I kind of want to say something, but I’m not sure what to say. I just don’t want to say the wrong thing.
“Aren’t these apartments nasty?” Mikaela slides in on the passenger side and slams the door, letting her purse fall to the floor at her feet. “My mom divorced my dad a few years ago, but she didn’t have enough money to buy a house after we moved here. I’ve been house hunting with her forever, but everything is either too expensive or too pre-fab. Like they’re cloning houses.”
“I know what you mean,” I say. My stomach unclenches a little. “We live in a tract house. Definitely the Land of the Clones.” We both laugh. Then there’s an awkward silence.

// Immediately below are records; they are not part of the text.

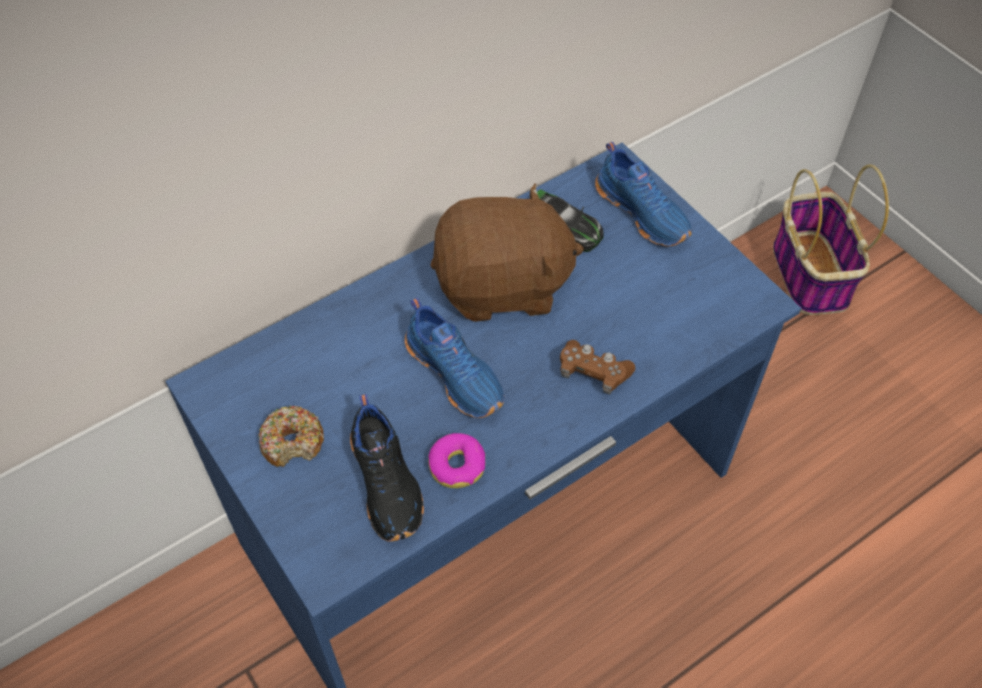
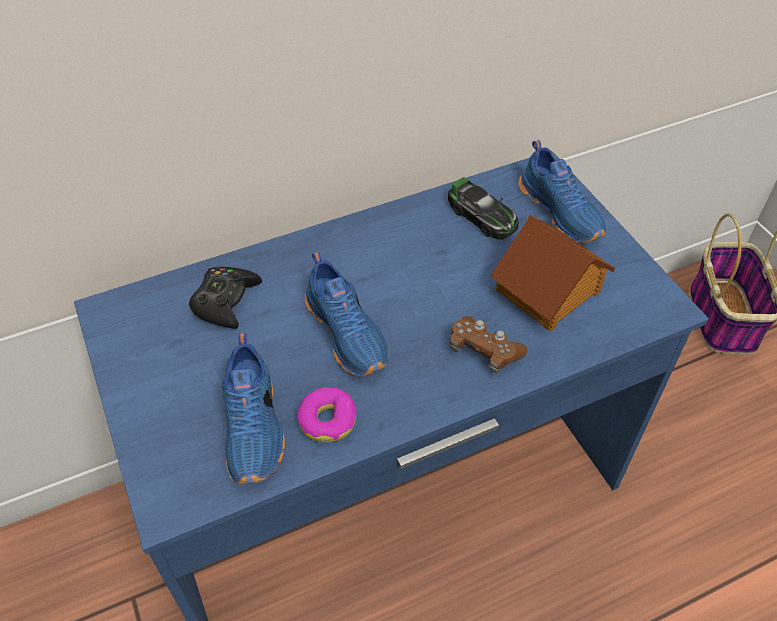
camera: 10 degrees right, 5 degrees down
donut [259,406,324,467] -> none
black shoe [350,394,424,542] -> blue shoe [222,333,285,484]
brown plush toy [430,184,584,322] -> none
none -> black game controller [189,267,262,329]
none -> toy house [490,215,615,331]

I just drive, following the occasional “turn left here” or “go that way” from Mikaela. Finally, I open my big mouth.
“Sorry about your parents getting divorced,” I blurt, in lieu of something intelligent. At the same time, Mikaela says wryly, “Nice Volvo; is it yours?”
“Kind of. My dad bikes to work most of the time, so my parents are letting me use it,” I say, blushing furiously. Now I really don’t know what to say, so I just sit there for a minute, clutching the wheel tightly.

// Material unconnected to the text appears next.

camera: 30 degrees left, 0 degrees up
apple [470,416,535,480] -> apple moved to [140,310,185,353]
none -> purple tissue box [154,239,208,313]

“Uh, anyway, sorry about your parents,” I finally manage.
“It’s cool,” Mikaela says. “My parents used to argue all the time, and my mom was sick of my dad being such a tightwad asshole, so it’s definitely a good thing.”
“Oh.” I fidget uncomfortably. The extent of my knowledge about divorce comes from people like James, whose parents seem to be in a constant competition to buy his love. I’m starting to feel hopelessly sheltered. “Do you, like, have to visit him on weekends, or what?” It’s probably a stupid question, but she doesn’t treat it like one.

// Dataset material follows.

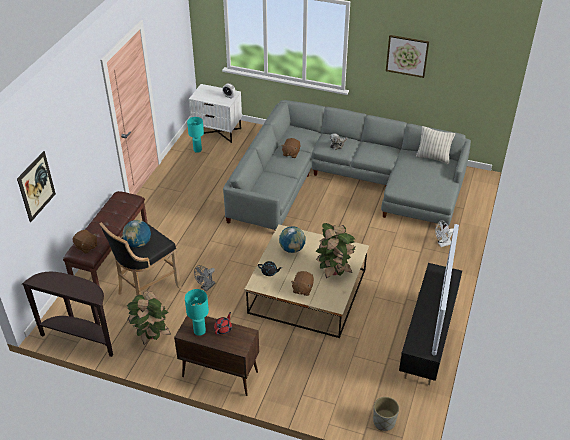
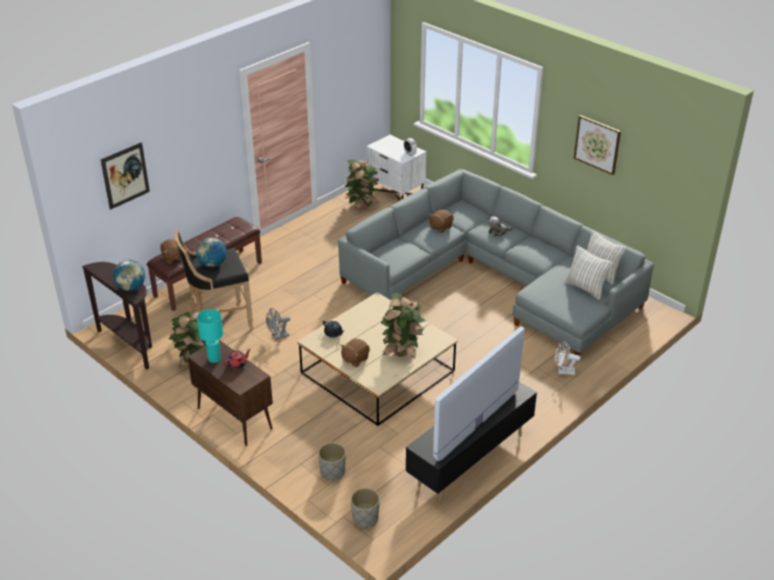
camera: 25 degrees right, 5 degrees down
turquoise table lamp [187,117,204,153] -> potted plant [344,160,379,210]
globe [279,226,305,253] -> globe moved to [113,260,145,291]
none -> grey planter [318,443,346,480]
none -> pillow [565,245,612,300]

“Nah, not anymore. Right after the divorce, I was supposed to visit every other weekend, but since we moved here I only see him once every couple of months or so.”
“Oh,” I say again. “Where did you live before?”
“Near San Francisco.”
“Wow,” I say, stupidly. I can’t seem to give her anything but robot answers. My nervousness starts to come back, and I fiddle with the rearview mirror unnecessarily.
“It was pretty cool,” she says. “But my dad’s there, and he bugs me, so I’m glad I’m down here, hundreds of miles away.” She turns to me and smiles. “So where do you want to go first?”
“Uh … ” I haven’t really thought about it. “You’re the guru for the day. You tell me—where do I get my preppy dweeb makeover? I’m ready for anything.”
“Well, why don’t we start with Thumbscrew and then go to the vintage place? If there’s anything else we need after that, we can try the Orangewood Mall on the way back. I know this little shop there that has cheap Manic Panic hair dye and stuff.”
Manic Panic hair dye? I gulp nervously, wondering what I’m in for.
It turns out I have very little to worry about. Mikaela doesn’t try to tell me what I should or shouldn’t wear—unlike some people—but instead just pulls a bunch of clothes off racks and lets me accept or veto items for the dressing room. At first I’m a little weirded out by Thumbscrew, whose patrons all seem to be of the nose-ring-and-tattoo persuasion, but very few of them give me attitude. When they do, Mikaela is quick to glare at them from her full five-feet-one-inch height, and amazingly, they back off.
I look at her. “Good thing you’re here. Otherwise they’d probably bite my ear off.”
“It’s all in the way you carry yourself,” she says, looking me up and down critically. “Your new wardrobe will help—trust me. Although you should keep that head scarf around; it’s very retro.”